Source records:
=== Section Start ===
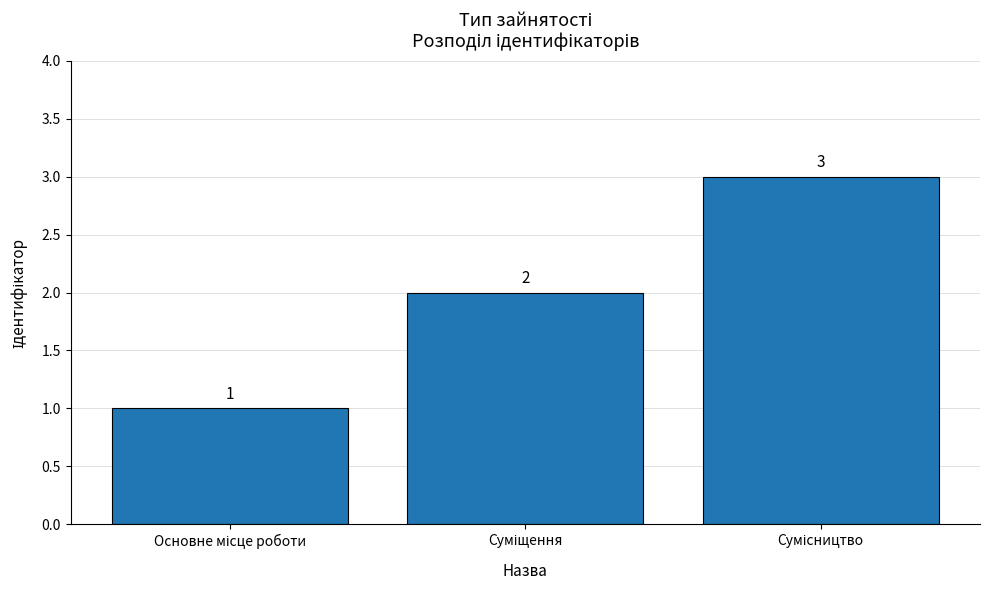

How many values are between 1 and 3?

3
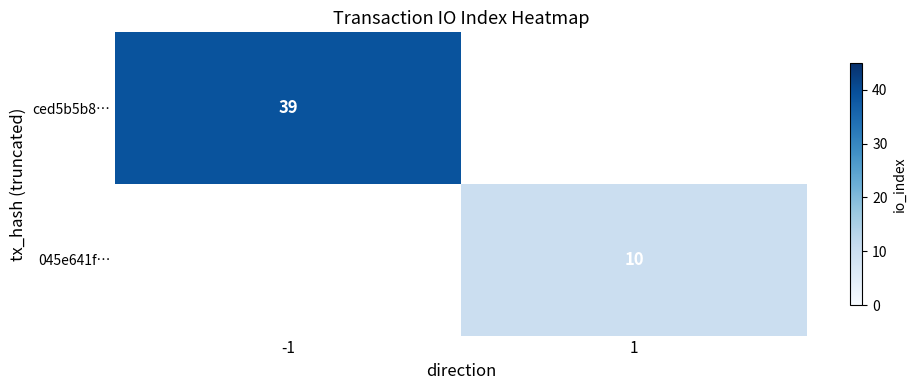

Is it true that 045e641f… equals 3.3 at 1?

False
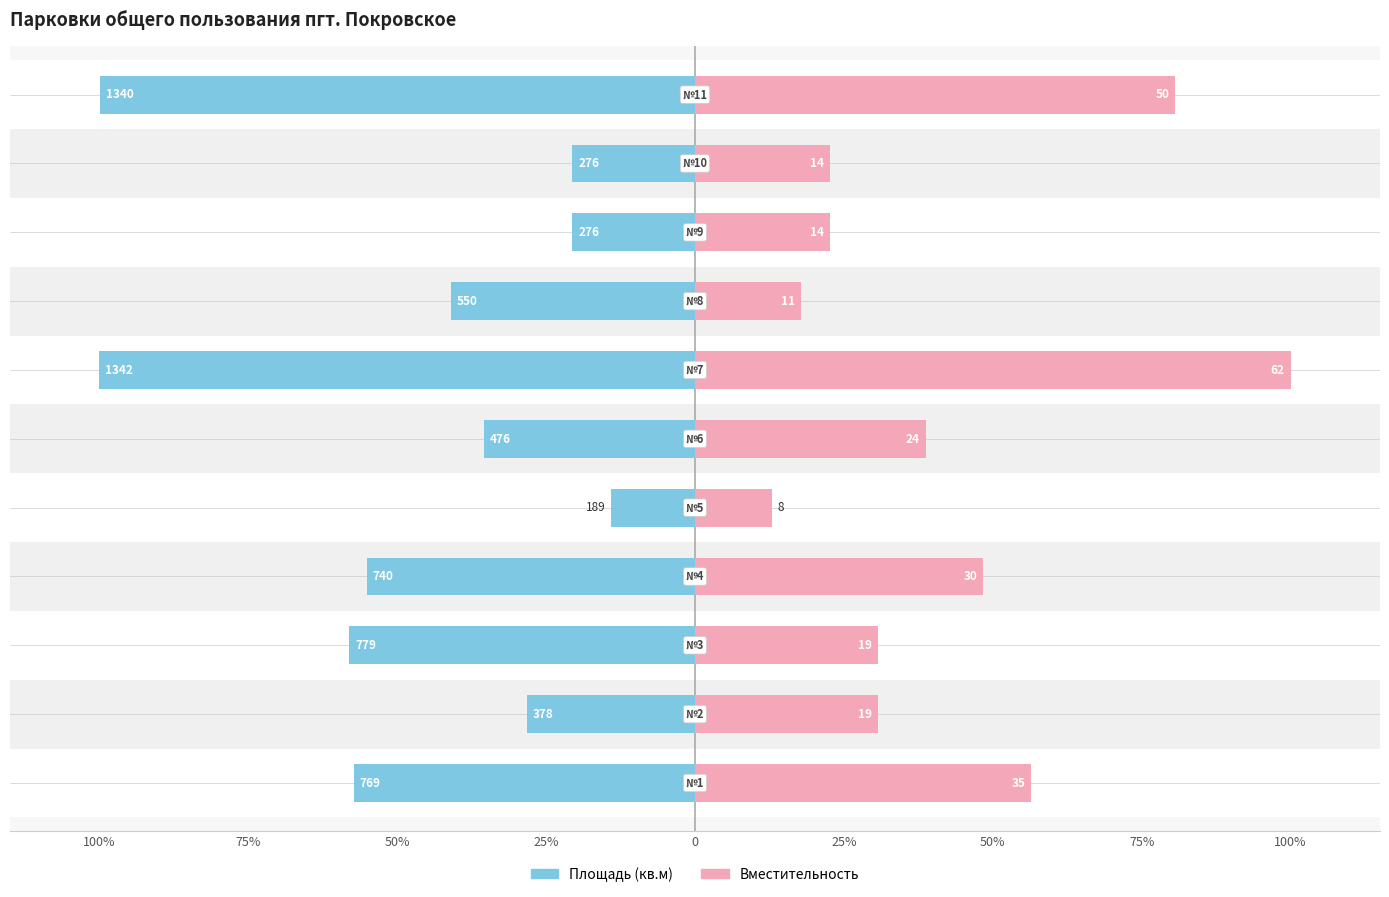

What is the greatest value displayed?

100.0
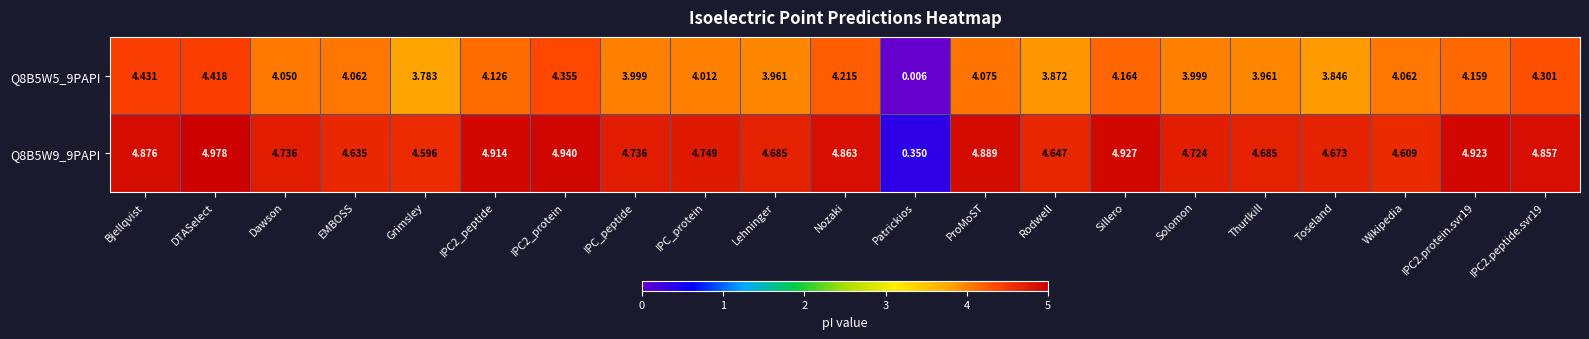

Which category has the highest value in the Q8B5W9_9PAPI series?

DTASelect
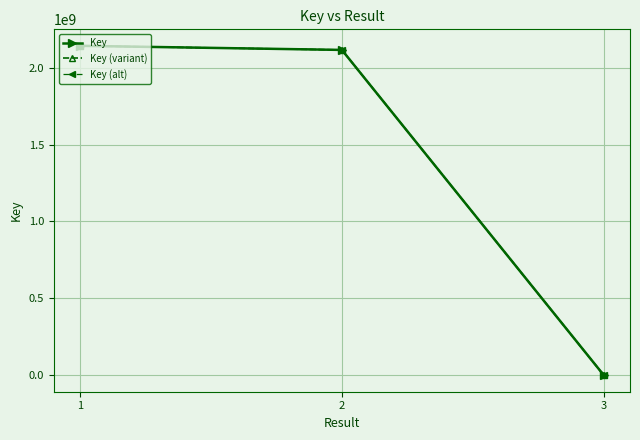

What is the difference between the maximum and minimum values in the Key series?

2141912142.0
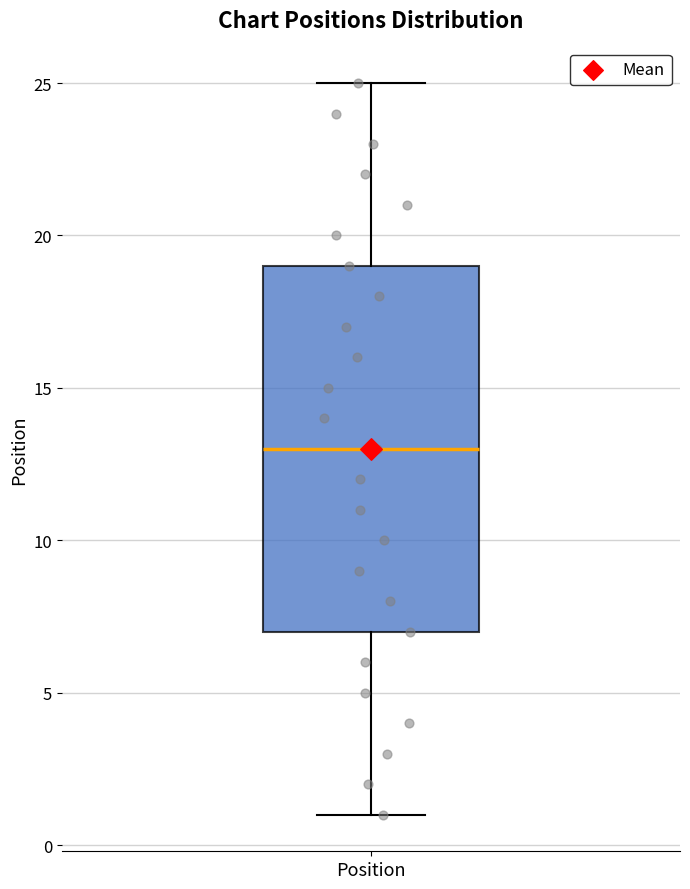

Where does the upper whisker of the box for Position end on the y-axis? The values are not printed on the chart, so give them approximately, as read against the axis.

25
=== Section End ===
> [REQUIREMENT]
Rewrite these lines with "series" swapped for "dataset" everywhere and everything else kept the same. Leave out the pictures.

> [TASK RESPONSE]
How many values are between 1 and 3?

3

Is it true that 045e641f… equals 3.3 at 1?

False

What is the greatest value displayed?

100.0

Which category has the highest value in the Q8B5W9_9PAPI dataset?

DTASelect

What is the difference between the maximum and minimum values in the Key dataset?

2141912142.0

Where does the upper whisker of the box for Position end on the y-axis? The values are not printed on the chart, so give them approximately, as read against the axis.

25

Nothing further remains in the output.